Activity list:
• A. From the passage on the OLG Dresden ruling, extract the text from "Moreover, the OLG" up to and including "own free will.".
• B. In the passage on the OLG Dresden ruling, why did the court find that processing was not justified under Article 6(1)(f) GDPR?

Selected excerpt:
BEGIN

The court reasoned that the data stored is personal data according to Article 4(1) GDPR, and that the data subject had a right to erasure pursuant to Article 17(1)(d) GDPR. According to the OLG Dresden, the data could not be lawfully processed under Article 6(1)(c) GDPR since there was no legal obligation to retain the name, address and date of birth under German tax law. The court also held that processing was not justified under Article 6(1)(f) GDPR either, since storing the data was not indispensable for the collection of the debt.

Moreover, the OLG Dresden stated that despite being marked as invalid, the possibility that the data would be processed in the future, or be sent to third parties could not be excluded. According to the court, the fact that the data subject could get confused with his son again as a result of the deletion of the data, was a risk he took according to his own free will.

END

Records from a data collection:
BEGIN

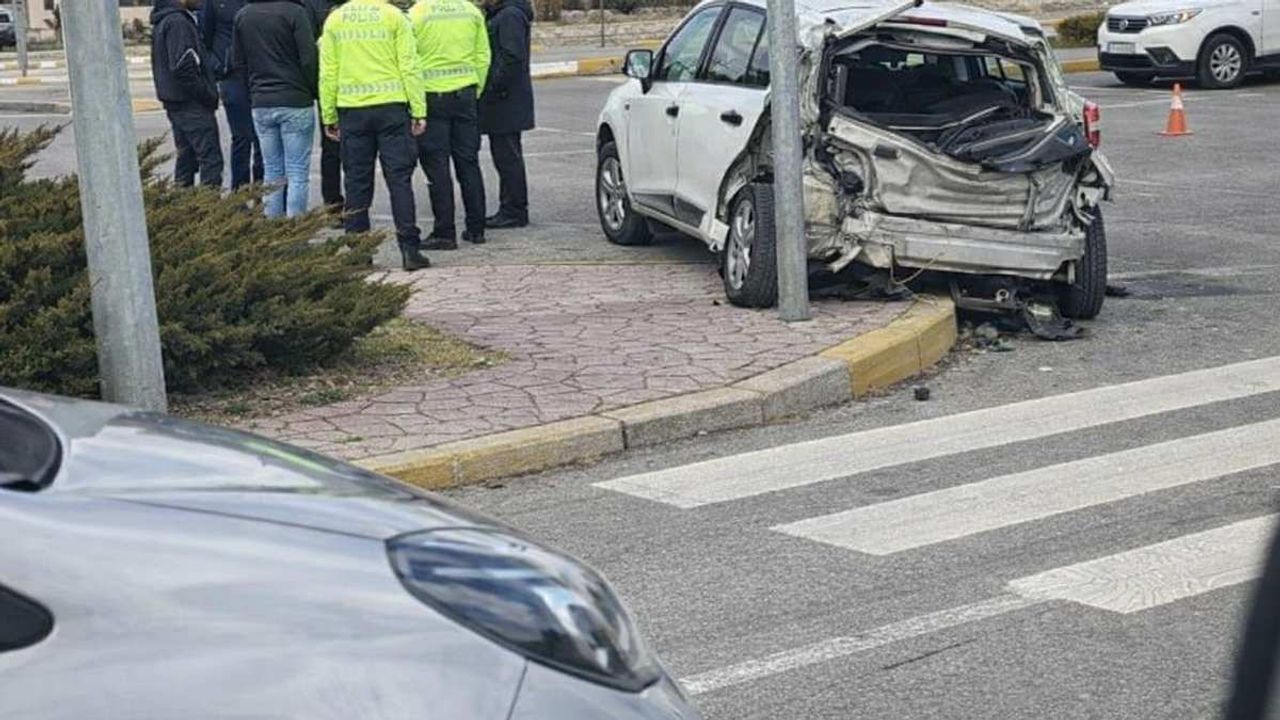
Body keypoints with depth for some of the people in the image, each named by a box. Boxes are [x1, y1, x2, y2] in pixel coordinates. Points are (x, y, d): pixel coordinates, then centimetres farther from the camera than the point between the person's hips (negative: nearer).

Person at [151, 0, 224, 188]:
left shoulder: (162, 21, 16)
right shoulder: (178, 22, -16)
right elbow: (182, 67, -24)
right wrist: (208, 95, -14)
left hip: (175, 102, 10)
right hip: (191, 103, -10)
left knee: (186, 158, 14)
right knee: (211, 159, -10)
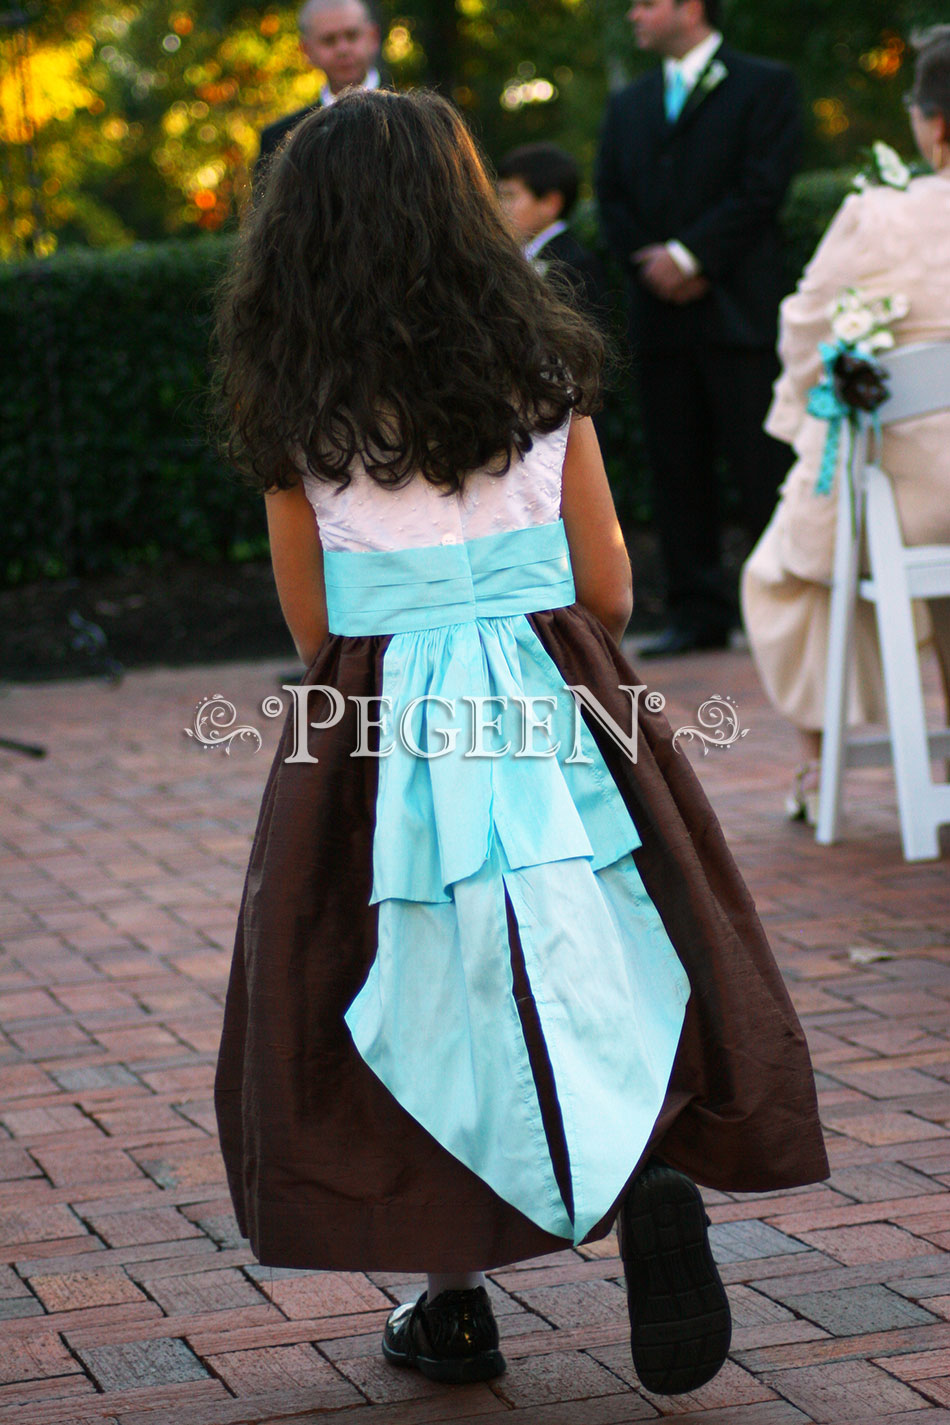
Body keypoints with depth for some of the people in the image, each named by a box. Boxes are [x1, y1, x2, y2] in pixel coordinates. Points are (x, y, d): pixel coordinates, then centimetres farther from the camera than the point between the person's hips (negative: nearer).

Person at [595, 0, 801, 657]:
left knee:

END

Answers given:
• A.
Moreover, the OLG Dresden stated that despite being marked as invalid, the possibility that the data would be processed in the future, or be sent to third parties could not be excluded. According to the court, the fact that the data subject could get confused with his son again as a result of the deletion of the data, was a risk he took according to his own free will.

• B. Storing the data was not indispensable for the collection of the debt.